**Task objective:** Each line below has to be set down again exactly.

**Supplied information:**
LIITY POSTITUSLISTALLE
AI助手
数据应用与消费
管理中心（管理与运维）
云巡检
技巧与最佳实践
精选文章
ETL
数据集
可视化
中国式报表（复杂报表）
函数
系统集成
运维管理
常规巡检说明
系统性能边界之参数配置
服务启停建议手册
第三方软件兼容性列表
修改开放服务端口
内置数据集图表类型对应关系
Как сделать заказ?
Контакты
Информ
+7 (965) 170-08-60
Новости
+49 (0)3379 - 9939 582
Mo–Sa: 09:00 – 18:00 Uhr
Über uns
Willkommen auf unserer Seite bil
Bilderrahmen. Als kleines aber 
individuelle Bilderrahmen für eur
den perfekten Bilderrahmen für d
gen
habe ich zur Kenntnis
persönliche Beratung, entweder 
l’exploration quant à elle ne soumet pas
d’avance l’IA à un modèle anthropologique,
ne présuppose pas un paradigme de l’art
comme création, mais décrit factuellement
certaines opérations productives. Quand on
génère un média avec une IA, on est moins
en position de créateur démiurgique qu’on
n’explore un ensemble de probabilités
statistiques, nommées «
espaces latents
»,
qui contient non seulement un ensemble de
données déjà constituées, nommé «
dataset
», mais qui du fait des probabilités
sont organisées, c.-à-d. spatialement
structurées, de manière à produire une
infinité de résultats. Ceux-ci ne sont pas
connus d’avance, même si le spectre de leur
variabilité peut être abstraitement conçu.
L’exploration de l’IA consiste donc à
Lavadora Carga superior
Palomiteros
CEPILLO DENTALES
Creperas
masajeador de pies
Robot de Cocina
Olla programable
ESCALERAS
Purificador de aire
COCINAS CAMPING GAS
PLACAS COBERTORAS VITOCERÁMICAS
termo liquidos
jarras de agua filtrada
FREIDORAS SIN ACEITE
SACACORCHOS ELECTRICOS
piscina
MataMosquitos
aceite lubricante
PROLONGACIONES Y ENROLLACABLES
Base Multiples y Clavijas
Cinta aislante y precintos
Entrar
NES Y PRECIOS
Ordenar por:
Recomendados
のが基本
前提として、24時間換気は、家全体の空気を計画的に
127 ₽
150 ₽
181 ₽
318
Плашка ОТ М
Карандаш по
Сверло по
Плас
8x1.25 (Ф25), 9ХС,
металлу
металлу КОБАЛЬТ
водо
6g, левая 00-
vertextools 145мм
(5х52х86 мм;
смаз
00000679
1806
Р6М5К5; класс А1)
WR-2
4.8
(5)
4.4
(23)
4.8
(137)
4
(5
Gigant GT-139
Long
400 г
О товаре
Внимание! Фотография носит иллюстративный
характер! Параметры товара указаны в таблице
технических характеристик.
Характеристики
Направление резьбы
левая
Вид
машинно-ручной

**Response to this exercise:**
LIITY POSTITUSLISTALLE
AI助手
数据应用与消费
管理中心（管理与运维）
云巡检
技巧与最佳实践
精选文章
ETL
数据集
可视化
中国式报表（复杂报表）
函数
系统集成
运维管理
常规巡检说明
系统性能边界之参数配置
服务启停建议手册
第三方软件兼容性列表
修改开放服务端口
内置数据集图表类型对应关系
Как сделать заказ?
Контакты
Информ
+7 (965) 170-08-60
Новости
+49 (0)3379 - 9939 582
Mo–Sa: 09:00 – 18:00 Uhr
Über uns
Willkommen auf unserer Seite bil
Bilderrahmen. Als kleines aber 
individuelle Bilderrahmen für eur
den perfekten Bilderrahmen für d
gen
habe ich zur Kenntnis
persönliche Beratung, entweder 
l’exploration quant à elle ne soumet pas
d’avance l’IA à un modèle anthropologique,
ne présuppose pas un paradigme de l’art
comme création, mais décrit factuellement
certaines opérations productives. Quand on
génère un média avec une IA, on est moins
en position de créateur démiurgique qu’on
n’explore un ensemble de probabilités
statistiques, nommées «
espaces latents
»,
qui contient non seulement un ensemble de
données déjà constituées, nommé «
dataset
», mais qui du fait des probabilités
sont organisées, c.-à-d. spatialement
structurées, de manière à produire une
infinité de résultats. Ceux-ci ne sont pas
connus d’avance, même si le spectre de leur
variabilité peut être abstraitement conçu.
L’exploration de l’IA consiste donc à
Lavadora Carga superior
Palomiteros
CEPILLO DENTALES
Creperas
masajeador de pies
Robot de Cocina
Olla programable
ESCALERAS
Purificador de aire
COCINAS CAMPING GAS
PLACAS COBERTORAS VITOCERÁMICAS
termo liquidos
jarras de agua filtrada
FREIDORAS SIN ACEITE
SACACORCHOS ELECTRICOS
piscina
MataMosquitos
aceite lubricante
PROLONGACIONES Y ENROLLACABLES
Base Multiples y Clavijas
Cinta aislante y precintos
Entrar
NES Y PRECIOS
Ordenar por:
Recomendados
のが基本
前提として、24時間換気は、家全体の空気を計画的に
127 ₽
150 ₽
181 ₽
318
Плашка ОТ М
Карандаш по
Сверло по
Плас
8x1.25 (Ф25), 9ХС,
металлу
металлу КОБАЛЬТ
водо
6g, левая 00-
vertextools 145мм
(5х52х86 мм;
смаз
00000679
1806
Р6М5К5; класс А1)
WR-2
4.8
(5)
4.4
(23)
4.8
(137)
4
(5
Gigant GT-139
Long
400 г
О товаре
Внимание! Фотография носит иллюстративный
характер! Параметры товара указаны в таблице
технических характеристик.
Характеристики
Направление резьбы
левая
Вид
машинно-ручной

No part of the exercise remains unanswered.